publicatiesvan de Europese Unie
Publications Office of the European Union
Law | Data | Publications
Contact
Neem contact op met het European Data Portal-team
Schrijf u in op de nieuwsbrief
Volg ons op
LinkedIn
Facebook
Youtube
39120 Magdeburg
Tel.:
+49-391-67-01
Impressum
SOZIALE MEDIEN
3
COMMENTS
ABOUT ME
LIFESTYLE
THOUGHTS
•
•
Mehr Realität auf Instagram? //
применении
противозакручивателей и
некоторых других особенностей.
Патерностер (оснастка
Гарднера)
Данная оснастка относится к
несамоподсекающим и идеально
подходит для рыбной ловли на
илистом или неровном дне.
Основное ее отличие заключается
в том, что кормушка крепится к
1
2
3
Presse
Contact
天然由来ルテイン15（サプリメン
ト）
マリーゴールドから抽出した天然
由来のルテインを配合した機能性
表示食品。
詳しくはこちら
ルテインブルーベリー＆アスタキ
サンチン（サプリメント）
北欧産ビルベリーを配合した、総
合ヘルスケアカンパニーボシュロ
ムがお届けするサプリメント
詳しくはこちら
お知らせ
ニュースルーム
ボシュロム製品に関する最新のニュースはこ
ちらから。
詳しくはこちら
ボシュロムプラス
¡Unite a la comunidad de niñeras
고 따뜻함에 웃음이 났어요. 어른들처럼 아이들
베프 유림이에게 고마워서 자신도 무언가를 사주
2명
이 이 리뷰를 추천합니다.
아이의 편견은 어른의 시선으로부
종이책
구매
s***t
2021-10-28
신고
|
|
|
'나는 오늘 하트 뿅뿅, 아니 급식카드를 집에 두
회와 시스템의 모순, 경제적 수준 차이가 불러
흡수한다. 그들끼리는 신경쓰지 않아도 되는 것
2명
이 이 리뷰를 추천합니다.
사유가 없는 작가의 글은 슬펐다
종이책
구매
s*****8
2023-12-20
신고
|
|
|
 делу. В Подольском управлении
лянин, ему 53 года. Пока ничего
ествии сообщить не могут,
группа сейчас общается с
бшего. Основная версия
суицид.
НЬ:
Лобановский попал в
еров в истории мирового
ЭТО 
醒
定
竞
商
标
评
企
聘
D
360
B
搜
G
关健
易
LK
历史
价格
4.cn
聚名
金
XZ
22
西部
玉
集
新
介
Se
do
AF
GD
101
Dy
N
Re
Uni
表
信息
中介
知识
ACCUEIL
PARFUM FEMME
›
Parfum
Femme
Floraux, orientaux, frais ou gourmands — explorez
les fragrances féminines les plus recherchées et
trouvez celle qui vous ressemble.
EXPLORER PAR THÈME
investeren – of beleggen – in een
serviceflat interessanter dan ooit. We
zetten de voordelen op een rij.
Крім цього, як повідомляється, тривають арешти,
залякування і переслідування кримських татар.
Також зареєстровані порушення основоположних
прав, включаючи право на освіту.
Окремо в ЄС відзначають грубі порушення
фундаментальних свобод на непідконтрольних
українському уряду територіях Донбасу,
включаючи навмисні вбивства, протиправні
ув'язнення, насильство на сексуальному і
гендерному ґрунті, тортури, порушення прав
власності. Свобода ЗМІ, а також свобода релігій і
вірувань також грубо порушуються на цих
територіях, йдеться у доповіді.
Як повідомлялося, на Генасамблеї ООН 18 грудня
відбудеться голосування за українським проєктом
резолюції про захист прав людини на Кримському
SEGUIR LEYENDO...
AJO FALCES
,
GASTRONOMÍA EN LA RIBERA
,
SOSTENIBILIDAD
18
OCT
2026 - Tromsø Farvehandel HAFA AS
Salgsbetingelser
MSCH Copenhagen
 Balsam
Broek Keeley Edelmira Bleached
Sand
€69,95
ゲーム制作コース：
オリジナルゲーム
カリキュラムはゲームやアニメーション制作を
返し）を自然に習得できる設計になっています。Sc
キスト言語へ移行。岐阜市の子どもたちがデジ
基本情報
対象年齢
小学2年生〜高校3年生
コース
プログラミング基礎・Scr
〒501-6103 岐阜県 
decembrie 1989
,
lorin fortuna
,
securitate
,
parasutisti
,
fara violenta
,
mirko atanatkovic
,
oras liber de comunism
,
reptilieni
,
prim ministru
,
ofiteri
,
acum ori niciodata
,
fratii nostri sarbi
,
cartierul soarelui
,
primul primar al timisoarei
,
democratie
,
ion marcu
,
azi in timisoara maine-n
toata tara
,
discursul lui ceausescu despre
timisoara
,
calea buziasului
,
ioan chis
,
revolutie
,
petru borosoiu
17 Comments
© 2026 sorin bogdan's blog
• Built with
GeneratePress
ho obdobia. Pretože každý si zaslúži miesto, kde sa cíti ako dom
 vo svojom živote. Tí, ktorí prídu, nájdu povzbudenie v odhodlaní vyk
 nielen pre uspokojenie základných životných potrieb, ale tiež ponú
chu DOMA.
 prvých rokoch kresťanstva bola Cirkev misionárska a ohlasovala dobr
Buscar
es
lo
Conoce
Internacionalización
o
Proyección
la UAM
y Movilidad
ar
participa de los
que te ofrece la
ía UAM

- - - - -

ASSIGNMENT: Go through all of the lines above and swap "Impressum" for "Imprint". Leave every other part of them as it is.

YOUR RESPONSE:
publicatiesvan de Europese Unie
Publications Office of the European Union
Law | Data | Publications
Contact
Neem contact op met het European Data Portal-team
Schrijf u in op de nieuwsbrief
Volg ons op
LinkedIn
Facebook
Youtube
39120 Magdeburg
Tel.:
+49-391-67-01
Imprint
SOZIALE MEDIEN
3
COMMENTS
ABOUT ME
LIFESTYLE
THOUGHTS
•
•
Mehr Realität auf Instagram? //
применении
противозакручивателей и
некоторых других особенностей.
Патерностер (оснастка
Гарднера)
Данная оснастка относится к
несамоподсекающим и идеально
подходит для рыбной ловли на
илистом или неровном дне.
Основное ее отличие заключается
в том, что кормушка крепится к
1
2
3
Presse
Contact
天然由来ルテイン15（サプリメン
ト）
マリーゴールドから抽出した天然
由来のルテインを配合した機能性
表示食品。
詳しくはこちら
ルテインブルーベリー＆アスタキ
サンチン（サプリメント）
北欧産ビルベリーを配合した、総
合ヘルスケアカンパニーボシュロ
ムがお届けするサプリメント
詳しくはこちら
お知らせ
ニュースルーム
ボシュロム製品に関する最新のニュースはこ
ちらから。
詳しくはこちら
ボシュロムプラス
¡Unite a la comunidad de niñeras
고 따뜻함에 웃음이 났어요. 어른들처럼 아이들
베프 유림이에게 고마워서 자신도 무언가를 사주
2명
이 이 리뷰를 추천합니다.
아이의 편견은 어른의 시선으로부
종이책
구매
s***t
2021-10-28
신고
|
|
|
'나는 오늘 하트 뿅뿅, 아니 급식카드를 집에 두
회와 시스템의 모순, 경제적 수준 차이가 불러
흡수한다. 그들끼리는 신경쓰지 않아도 되는 것
2명
이 이 리뷰를 추천합니다.
사유가 없는 작가의 글은 슬펐다
종이책
구매
s*****8
2023-12-20
신고
|
|
|
 делу. В Подольском управлении
лянин, ему 53 года. Пока ничего
ествии сообщить не могут,
группа сейчас общается с
бшего. Основная версия
суицид.
НЬ:
Лобановский попал в
еров в истории мирового
ЭТО 
醒
定
竞
商
标
评
企
聘
D
360
B
搜
G
关健
易
LK
历史
价格
4.cn
聚名
金
XZ
22
西部
玉
集
新
介
Se
do
AF
GD
101
Dy
N
Re
Uni
表
信息
中介
知识
ACCUEIL
PARFUM FEMME
›
Parfum
Femme
Floraux, orientaux, frais ou gourmands — explorez
les fragrances féminines les plus recherchées et
trouvez celle qui vous ressemble.
EXPLORER PAR THÈME
investeren – of beleggen – in een
serviceflat interessanter dan ooit. We
zetten de voordelen op een rij.
Крім цього, як повідомляється, тривають арешти,
залякування і переслідування кримських татар.
Також зареєстровані порушення основоположних
прав, включаючи право на освіту.
Окремо в ЄС відзначають грубі порушення
фундаментальних свобод на непідконтрольних
українському уряду територіях Донбасу,
включаючи навмисні вбивства, протиправні
ув'язнення, насильство на сексуальному і
гендерному ґрунті, тортури, порушення прав
власності. Свобода ЗМІ, а також свобода релігій і
вірувань також грубо порушуються на цих
територіях, йдеться у доповіді.
Як повідомлялося, на Генасамблеї ООН 18 грудня
відбудеться голосування за українським проєктом
резолюції про захист прав людини на Кримському
SEGUIR LEYENDO...
AJO FALCES
,
GASTRONOMÍA EN LA RIBERA
,
SOSTENIBILIDAD
18
OCT
2026 - Tromsø Farvehandel HAFA AS
Salgsbetingelser
MSCH Copenhagen
 Balsam
Broek Keeley Edelmira Bleached
Sand
€69,95
ゲーム制作コース：
オリジナルゲーム
カリキュラムはゲームやアニメーション制作を
返し）を自然に習得できる設計になっています。Sc
キスト言語へ移行。岐阜市の子どもたちがデジ
基本情報
対象年齢
小学2年生〜高校3年生
コース
プログラミング基礎・Scr
〒501-6103 岐阜県 
decembrie 1989
,
lorin fortuna
,
securitate
,
parasutisti
,
fara violenta
,
mirko atanatkovic
,
oras liber de comunism
,
reptilieni
,
prim ministru
,
ofiteri
,
acum ori niciodata
,
fratii nostri sarbi
,
cartierul soarelui
,
primul primar al timisoarei
,
democratie
,
ion marcu
,
azi in timisoara maine-n
toata tara
,
discursul lui ceausescu despre
timisoara
,
calea buziasului
,
ioan chis
,
revolutie
,
petru borosoiu
17 Comments
© 2026 sorin bogdan's blog
• Built with
GeneratePress
ho obdobia. Pretože každý si zaslúži miesto, kde sa cíti ako dom
 vo svojom živote. Tí, ktorí prídu, nájdu povzbudenie v odhodlaní vyk
 nielen pre uspokojenie základných životných potrieb, ale tiež ponú
chu DOMA.
 prvých rokoch kresťanstva bola Cirkev misionárska a ohlasovala dobr
Buscar
es
lo
Conoce
Internacionalización
o
Proyección
la UAM
y Movilidad
ar
participa de los
que te ofrece la
ía UAM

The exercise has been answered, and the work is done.